Ia mengatakan bila MK memutuskan adanya pelanggaran hukum atau ketidakmampuan wapres maka MPR akan menggelar sidang untuk mengambil keputusan akhir mengenai pemberhentian wapres.
"Jadi bila dilihat dari proses tersebut, tahap pertama proses pemakzulan wapres ada di DPR lalu ke MK, dan terakhir di MPR. Karena itu, idealnya DPR lah yang pertama merespon usulan pemakzulan Gibran, bukan presiden," kata Jamiluddin.
Sementara alasan kedua adalah terkait aspek etika. Ia menilai tidak etis bagi presiden bila ikut berkomentar isu pemakzulan wapres. Sebabnya Gibran yang diusulkan untuk dimakzulkan merupakan bagian dari presiden.
Baca Juga: Pengamat: Jokowi dan Keluarga Panik Ditinggalkan Kawan dan Kena Kasus Bertubi-tubi
"Bahkan saat Pilpres dipilih dalam satu paket. Jadi kalau presiden mengomentari isu tersebut, justru secara politis akan dinilai tidak etis. Ini sama saja jeruk makan jeruk yang tidak akan elok dipandang masyarakat," kata Jamiluddin.
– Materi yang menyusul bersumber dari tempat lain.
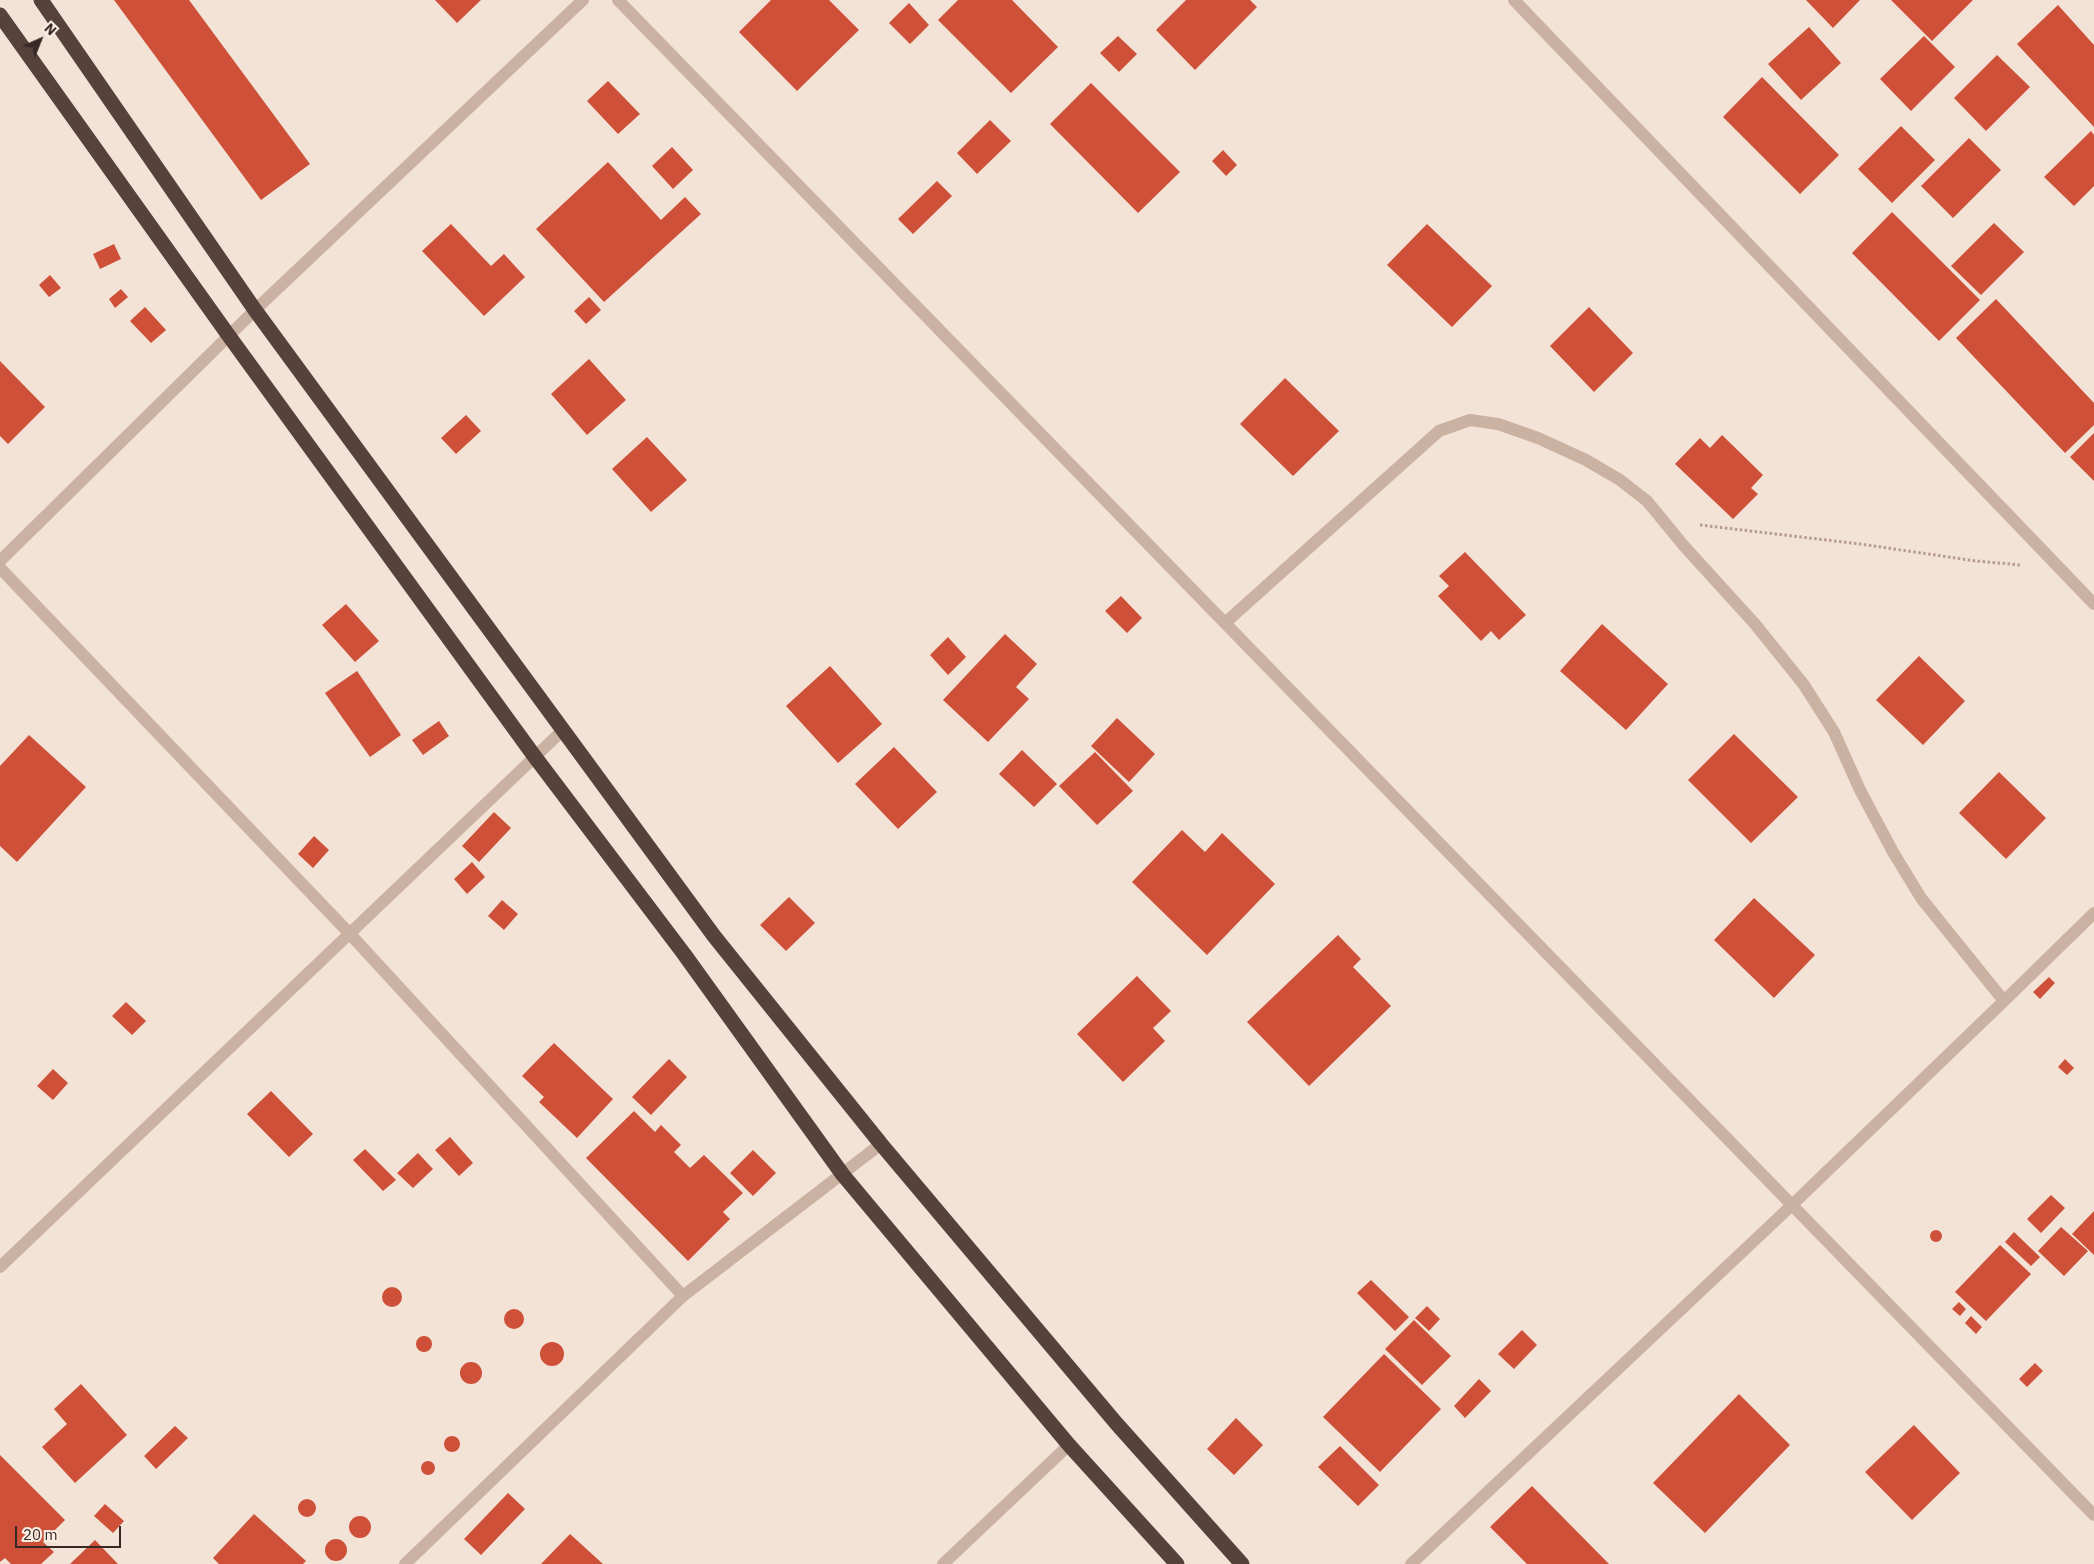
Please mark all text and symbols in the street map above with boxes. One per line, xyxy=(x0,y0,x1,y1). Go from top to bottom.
north arrow xyxy=(15,15,65,65)
text: N xyxy=(41,19,60,39)
scale bar xyxy=(18,1516,124,1548)
text: 20 m xyxy=(23,1525,58,1544)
Menurut Jamiluddin, Prabowo justru dapat dipersepsikan negatif oleh masyarakat bila ikut berkomentar yang bukan porsinya.
"Karena itu, diamnya presiden terkait isu pemakzulan dinilai sudah tepat dan proporsional. Diamnya presiden mengindikasikan ia tak ingin cawe-cawe yang bukan kewenangannya," kata Jamiluddin.
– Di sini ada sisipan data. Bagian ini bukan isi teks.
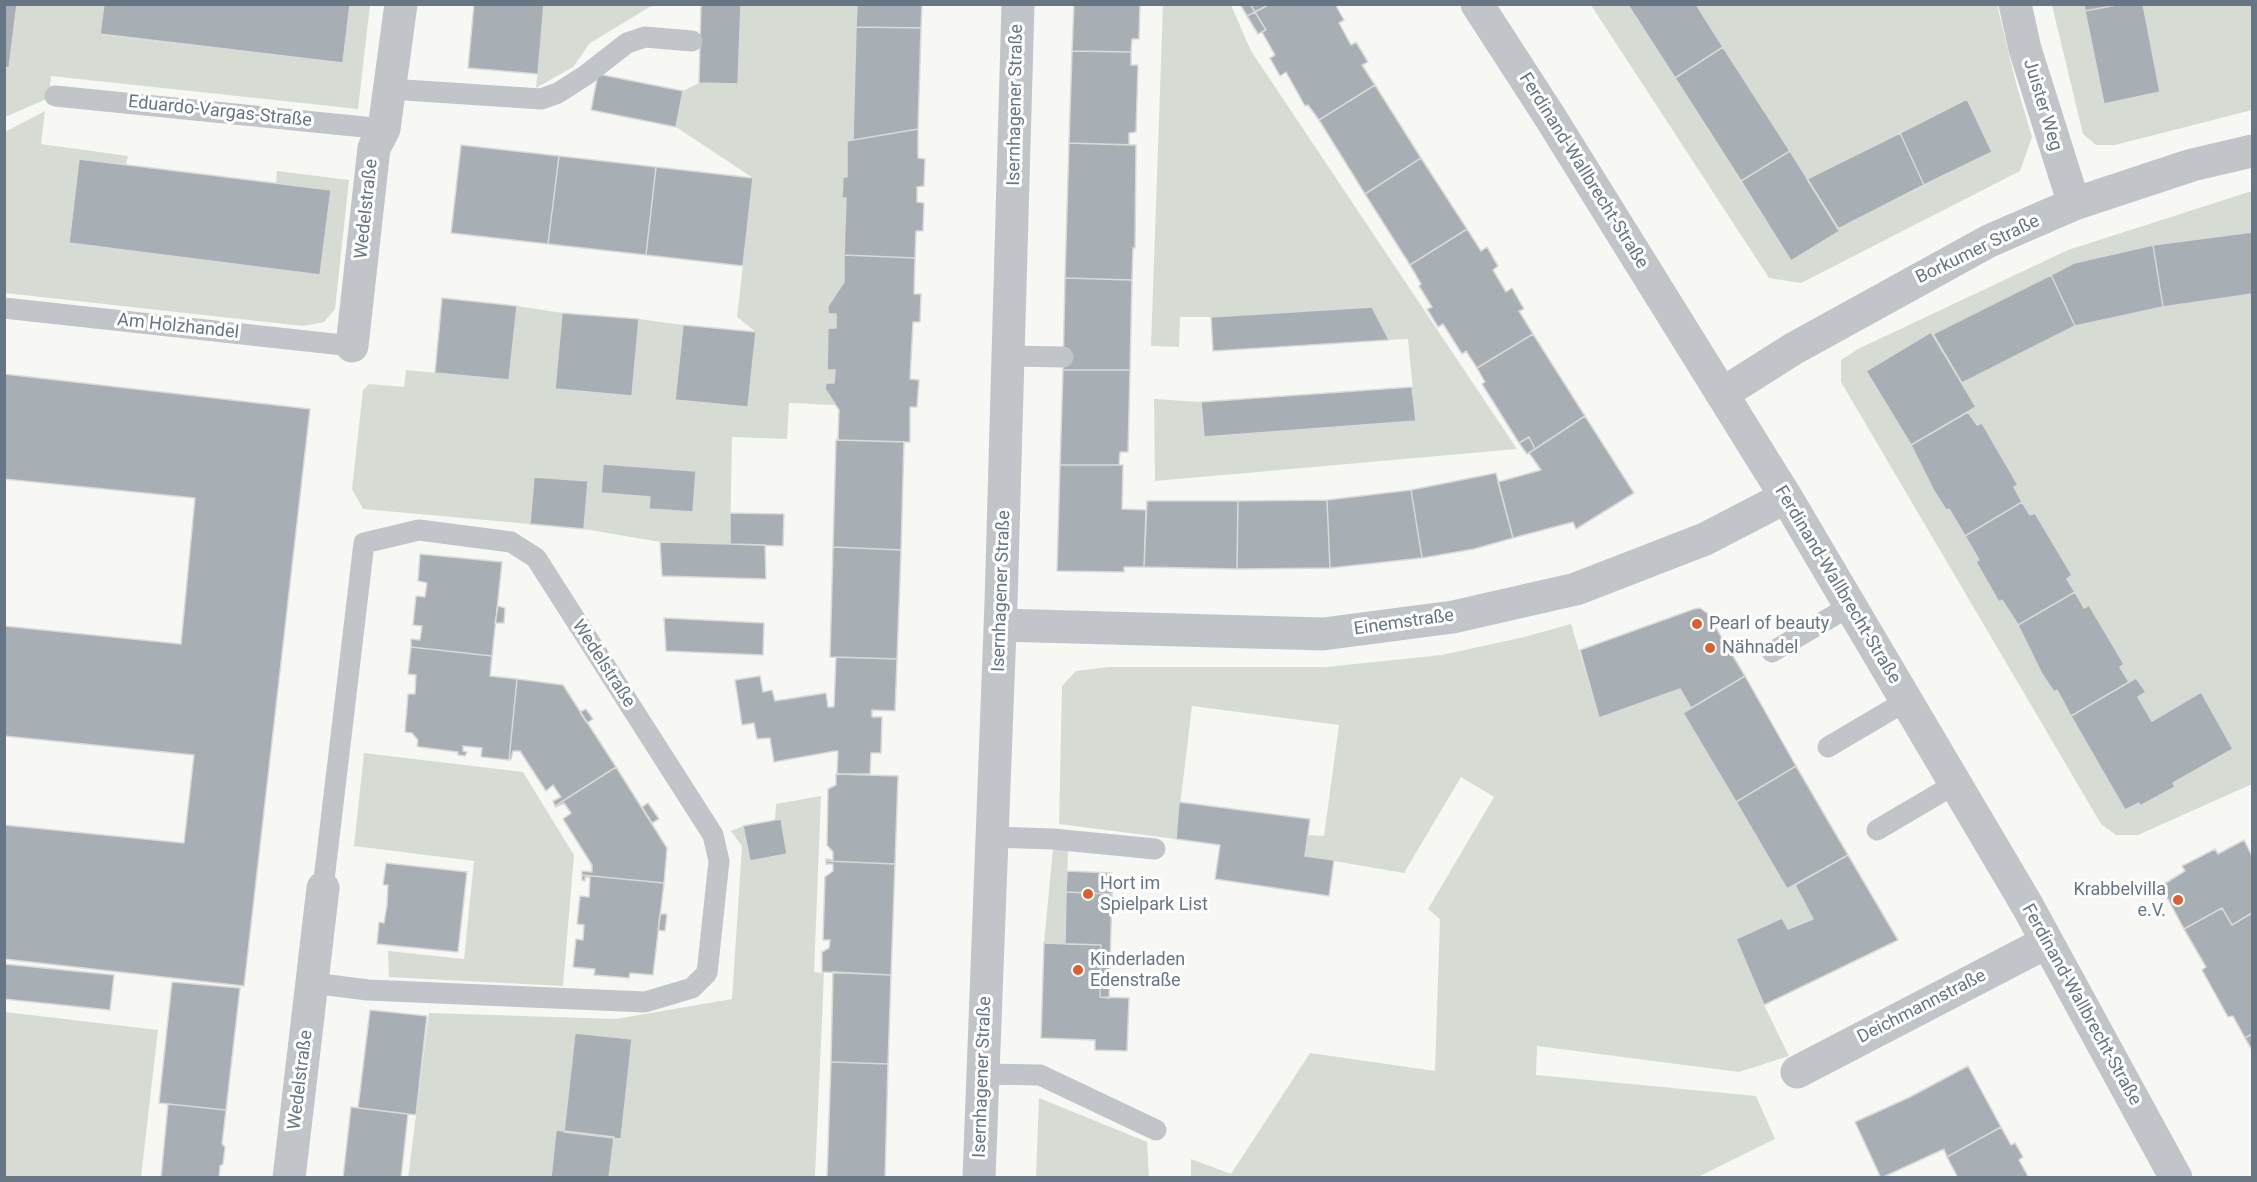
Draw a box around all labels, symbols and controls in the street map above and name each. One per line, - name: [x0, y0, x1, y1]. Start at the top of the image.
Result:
- street label: Isernhagener Straße: [1004, 24, 1028, 186]
- street label: Juister Weg: [2018, 56, 2066, 154]
- street label: Ferdinand-Wallbrecht-Straße: [1514, 69, 1652, 273]
- street label: Eduardo-Vargas-Straße: [127, 92, 313, 132]
- street label: Wedelstraße: [351, 158, 383, 260]
- street label: Borkumer Straße: [1913, 211, 2043, 289]
- street label: Am Holzhandel: [116, 310, 240, 344]
- street label: Ferdinand-Wallbrecht-Straße: [1769, 482, 1905, 688]
- street label: Isernhagener Straße: [988, 510, 1016, 672]
- street label: Einemstraße: [1353, 605, 1455, 641]
- place label: Pearl of beauty: [1709, 613, 1829, 635]
- street label: Wedelstraße: [567, 616, 639, 712]
- marker: Pearl of beauty: [1690, 617, 1704, 631]
- place label: Nähnadel: [1722, 637, 1798, 659]
- marker: Nähnadel: [1703, 641, 1717, 655]
- place label: Hort im Spielpark List: [1100, 873, 1208, 916]
- place label: Krabbelvilla e.V.: [2073, 879, 2166, 922]
- marker: Hort im Spielpark List: [1081, 887, 1095, 901]
- marker: Krabbelvilla e.V.: [2171, 893, 2185, 907]
- street label: Ferdinand-Wallbrecht-Straße: [2017, 901, 2145, 1109]
- place label: Kinderladen Edenstraße: [1090, 949, 1185, 992]
- marker: Kinderladen Edenstraße: [1071, 963, 1085, 977]
- street label: Deichmannstraße: [1854, 965, 1990, 1049]
- street label: Isernhagener Straße: [969, 996, 997, 1158]
- street label: Wedelstraße: [284, 1029, 318, 1131]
"Presiden tampaknya ingin isu pemakzulan benar-benar ditangani oleh lembaga negara, khususnya DPR, MK, dan MPR. Dengan begitu, penanganan isu pemakzulan tidak meluas ke lembaga negara yang memang tidak berwenang," sambung Jamiluddin.
Respons Penasihat Presiden
Presiden Prabowo Subianto turut menyikapi adanya pernyataan sikap dari Forum Purnawirawan Prajurot TNI yang menuntutdelapan poin.

Sikap presiden disampaikan melalui Penasihat Khusus Presiden Bidang Politik dan Keamanan, Wiranto. Wiranto mengaku dirinya terlebih dahuly menghadap Prabowo di Istana Kepresidenan Jakarta sebelum kemudian membuat pernyataan pers di Kantor Presiden, Jakarta, menyikapi tuntutan Forum Purnawirawan Prajurit TNI.
"Saya baru saja menghadap presiden, banyak hal yang dibicarakan, tapi ada satu hal yang memang saya diizinkan untuk menyampaikan kepada saudara sekalian. Ya sehubungan dengan surat usulan atau saran-saran dari Forum Purnawirawan TNI yang isinya 8 poin ya, 8 butir itu. Nah saya tentu akan menyampaikan apa yang tadi, ya yang dibicarakan dengan presiden dan akan saya sampaikan kepada saudara-saudara sekalian ya," tutur Wiranto, Kamis (24/4/2025).
Wiranto mengatakan bahwa Prabowo menghormati dan memahami pikiran-pikiran yang disampaikan secara terbuka oleh Forum Purnawirawan Prajurit TNI melalui delapan poin.
"Di sini tentunya presiden memang menghormati dan memahami pikiran-pikiran itu karena kita tahu beliau dan para purnawirawan, satu almamater, satu perjuangan, satu pengabdian, dan tentu punya sikap moral yang sama, ya dengan jiwa Sapta Marga, ya, dan sumpah prajurit itu. Oleh karena itu, beliau memahami itu," kata Wiranto.
Meski menyikapi, Wiranto menegaskan bahwa Prabowo saat ini tidak bisa serta merta menjawab apa yang menjadi tuntutan Forum Purnawirawan Prajurit TNI.